* [PODANY TEKST]
Najpoważniejsze wykroczenia adwokatów i trwanie w postępowaniu nagannym nie są wewnętrzną sprawą korporacji. Uniewinnienie adwokata w postępowaniu karnym może prowadzić do przedawnienia deliktu dyscyplinarnego. Korporacjom powinno zależeć na szybkim rozstrzyganiu o odpowiedzialności za przewinienia zawodowe, twierdzi RPO.
RAPORT
Sądy korporacyjne zawieszają sprawy dyscyplinarne wobec adwokatów lub radców prawnych z powodu równolegle prowadzonych postępowań karnych. Prowadzi to do przewlekłości postępowań. Oprócz tego w przypadku uniewinnienia pełnomocnika w postępowaniu karnym może dojść do przedawnienia karalności przewinienia dyscyplinarnego. Prowadzi to do absurdu: łatwiej i szybciej zostanie ukarany adwokat za drobne uchybienia dyscyplinarne niż za czynny, które równocześnie mogą stanowić przestępstwa.

* [WYMIENIONE REKORDY]

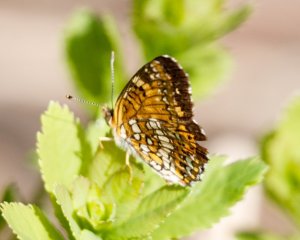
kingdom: Animalia
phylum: Arthropoda
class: Insecta
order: Lepidoptera
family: Nymphalidae
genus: Chlosyne
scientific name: Chlosyne harrisii
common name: Harris's Checkerspot
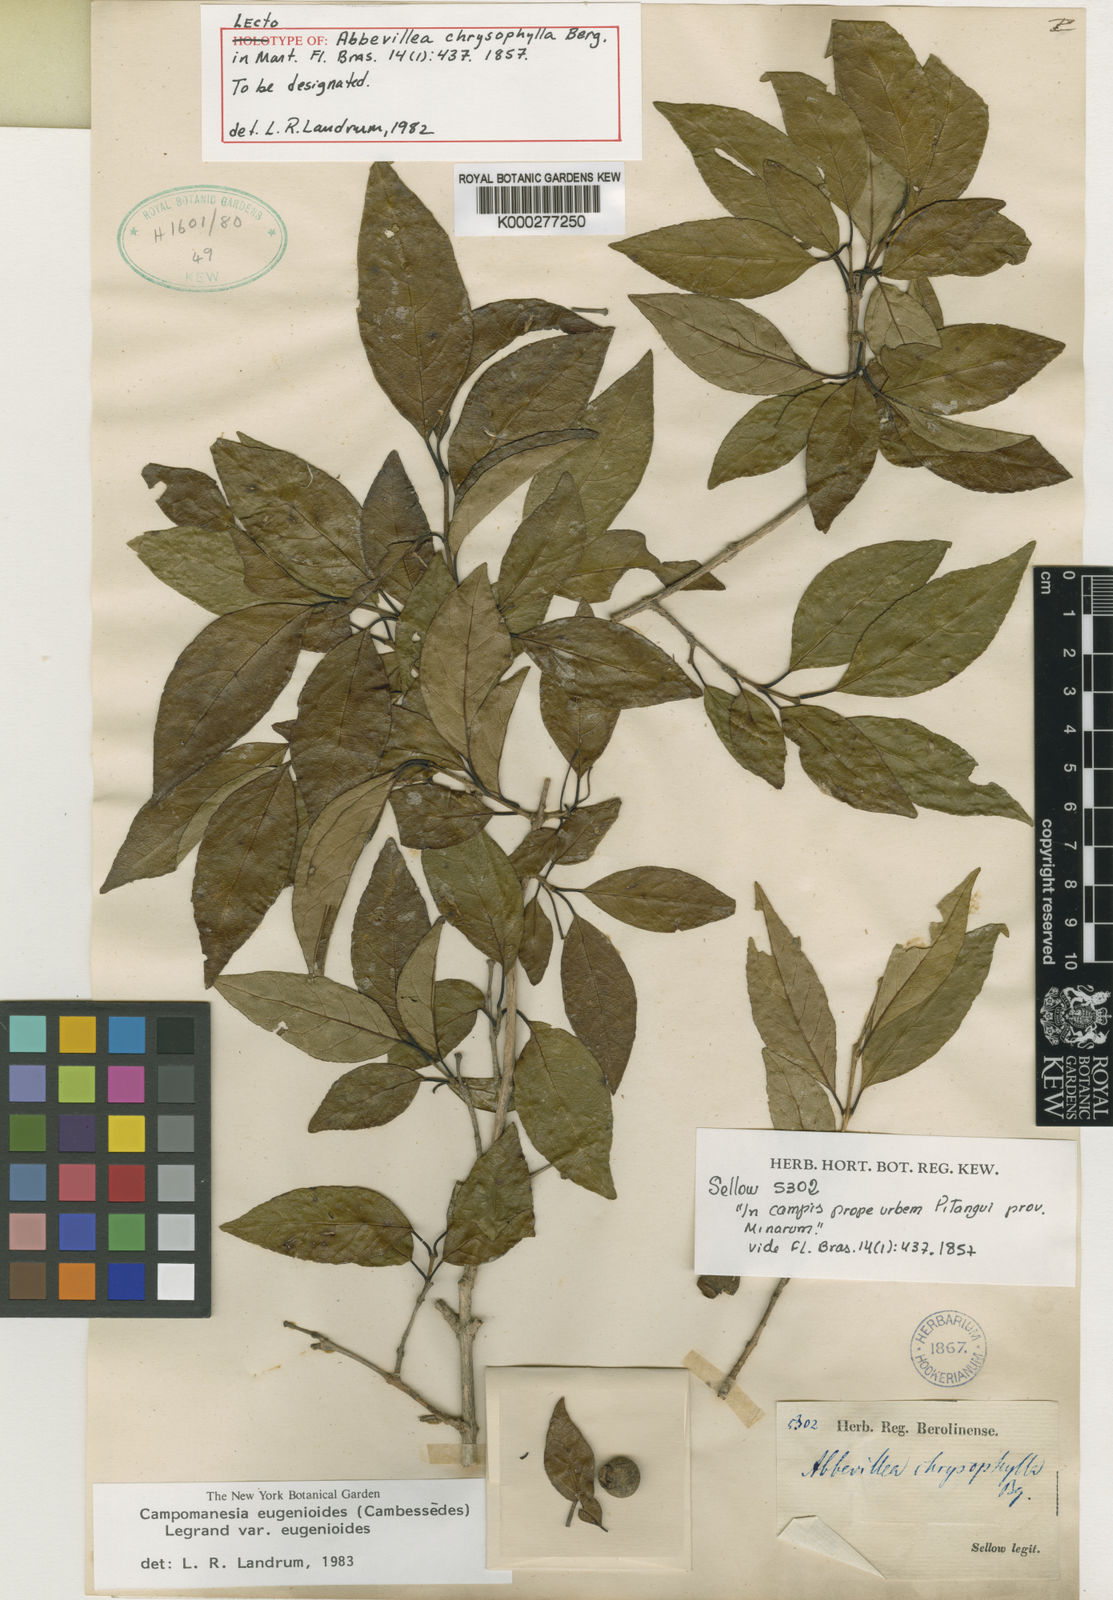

* [ZADANIE 1] Z jakiego powodu sądy korporacyjne zawieszają sprawy dyscyplinarne według tekstu o postępowaniach dyscyplinarnych w korporacjach prawniczych?
* [ZADANIE 2] Proszę przepisać fragment tekstu o postępowaniach dyscyplinarnych w korporacjach prawniczych, zaczynający się od „Najpoważniejsze wykroczenia adwokatów” i kończący na „mogą stanowić przestępstwa.”, zamieniając w nim „adwokatów” na „radców prawnych”.
Rekordy pochodzą z innego źródła niż tekst.

* [ROZWIĄZANIE ZADANIA 1] Z powodu równolegle prowadzonych postępowań karnych.

* [ROZWIĄZANIE ZADANIA 2]
Najpoważniejsze wykroczenia radców prawnych i trwanie w postępowaniu nagannym nie są wewnętrzną sprawą korporacji. Uniewinnienie adwokata w postępowaniu karnym może prowadzić do przedawnienia deliktu dyscyplinarnego. Korporacjom powinno zależeć na szybkim rozstrzyganiu o odpowiedzialności za przewinienia zawodowe, twierdzi RPO.
RAPORT
Sądy korporacyjne zawieszają sprawy dyscyplinarne wobec radców prawnych lub radców prawnych z powodu równolegle prowadzonych postępowań karnych. Prowadzi to do przewlekłości postępowań. Oprócz tego w przypadku uniewinnienia pełnomocnika w postępowaniu karnym może dojść do przedawnienia karalności przewinienia dyscyplinarnego. Prowadzi to do absurdu: łatwiej i szybciej zostanie ukarany adwokat za drobne uchybienia dyscyplinarne niż za czynny, które równocześnie mogą stanowić przestępstwa.